PROVIDED PASSAGE:
· · · · ·
Cell populations in the ectocervix (a) Average expression of selected cell marker genes visualized for each of the 11 clusters (cluster 0–10). (b) Relative proportions of marker genes including immune, epithelial, fibroblast and endothelial markers (left) and immune markers only (right) (Sample-Id P097). (c) Estimated cell type contribution per cluster.

Fig. 3

Gene expression patterns across the ectocervical epithelium (a) Uniform mani­fold approximation and projection (UMAP) of epithelial spots, colored by clustering (top) and the similarity in gene expression/gene expression trajectory (bottom). (b) Clustering (left) and similarity in gene expression (right) plotted on the tissue of control sample P118 and DMPA sample P097. (c) On the y-axis, spots are ordered by similarity in gene expression, resulting in a pseudo measurement (0–20) of distance across the epithelium. The x-axis displays the gene expression for selected marker genes representing the superficial, upper intermediate (IM), lower IM and basal layers of the epithelium, respectively. The same genes highlighted on tissue of control sample P118. (d) Top five marker genes for the four epithelial clusters.

Fig. 4

Gene expression patterns across the ectocervical submucosa (a) Uniform manifold approximation and projection of submucosal spots, colored by clustering (top) and the similarity in gene expression/gene expression trajectory (bottom). (b) Similarity in gene expression plotted on the tissue of control sample P118 and DMPA sample P097. (c) Top five marker genes for the six submucosal clusters (cluster 10 was excluded from analysis). (d) On the y-axis, spots are ordered by similarity in gene expression, resulting in a pseudo measurement (0–25) of the distance from the basal layer into the submucosa. The x-axis displays the gene expression for selected marker genes representing the basal epithelial layer (purple), cluster 8 (turquoise), cluster 3 (light blue), cluster 0 (mustard).
· · · · ·
[Rows taken from a collection]

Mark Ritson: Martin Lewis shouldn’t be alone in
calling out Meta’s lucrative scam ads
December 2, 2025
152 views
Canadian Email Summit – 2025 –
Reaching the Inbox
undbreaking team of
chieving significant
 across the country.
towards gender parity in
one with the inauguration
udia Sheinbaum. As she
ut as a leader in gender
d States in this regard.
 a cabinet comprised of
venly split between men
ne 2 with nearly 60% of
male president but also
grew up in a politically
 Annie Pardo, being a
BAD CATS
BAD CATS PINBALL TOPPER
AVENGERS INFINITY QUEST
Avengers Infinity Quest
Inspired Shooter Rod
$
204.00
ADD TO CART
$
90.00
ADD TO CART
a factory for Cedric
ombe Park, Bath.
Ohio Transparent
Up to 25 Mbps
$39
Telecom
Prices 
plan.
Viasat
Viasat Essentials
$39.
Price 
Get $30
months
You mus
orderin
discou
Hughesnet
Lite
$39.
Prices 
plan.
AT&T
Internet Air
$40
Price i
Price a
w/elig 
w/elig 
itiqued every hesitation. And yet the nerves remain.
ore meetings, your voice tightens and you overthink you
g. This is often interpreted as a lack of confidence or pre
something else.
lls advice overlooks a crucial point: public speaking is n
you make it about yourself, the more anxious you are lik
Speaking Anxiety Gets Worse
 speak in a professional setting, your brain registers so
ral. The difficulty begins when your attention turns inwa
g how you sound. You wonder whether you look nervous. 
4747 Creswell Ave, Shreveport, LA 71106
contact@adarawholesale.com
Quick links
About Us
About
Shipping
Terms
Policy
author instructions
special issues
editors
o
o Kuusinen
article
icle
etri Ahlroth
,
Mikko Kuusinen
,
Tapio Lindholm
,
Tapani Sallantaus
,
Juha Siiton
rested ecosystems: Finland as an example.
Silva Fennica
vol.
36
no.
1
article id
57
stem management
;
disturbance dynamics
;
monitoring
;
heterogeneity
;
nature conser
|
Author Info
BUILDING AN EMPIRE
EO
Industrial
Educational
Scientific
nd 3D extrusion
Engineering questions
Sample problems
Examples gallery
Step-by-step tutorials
· · · · ·
TASK TO CARRY OUT:
From the figure captions on the ectocervix, extract the stretch from "Gene expression patterns across the ectocervical epithelium" through "four epithelial clusters.". The rows are not needed for this work.

RESPONSE AREA:
Gene expression patterns across the ectocervical epithelium (a) Uniform mani­fold approximation and projection (UMAP) of epithelial spots, colored by clustering (top) and the similarity in gene expression/gene expression trajectory (bottom). (b) Clustering (left) and similarity in gene expression (right) plotted on the tissue of control sample P118 and DMPA sample P097. (c) On the y-axis, spots are ordered by similarity in gene expression, resulting in a pseudo measurement (0–20) of distance across the epithelium. The x-axis displays the gene expression for selected marker genes representing the superficial, upper intermediate (IM), lower IM and basal layers of the epithelium, respectively. The same genes highlighted on tissue of control sample P118. (d) Top five marker genes for the four epithelial clusters.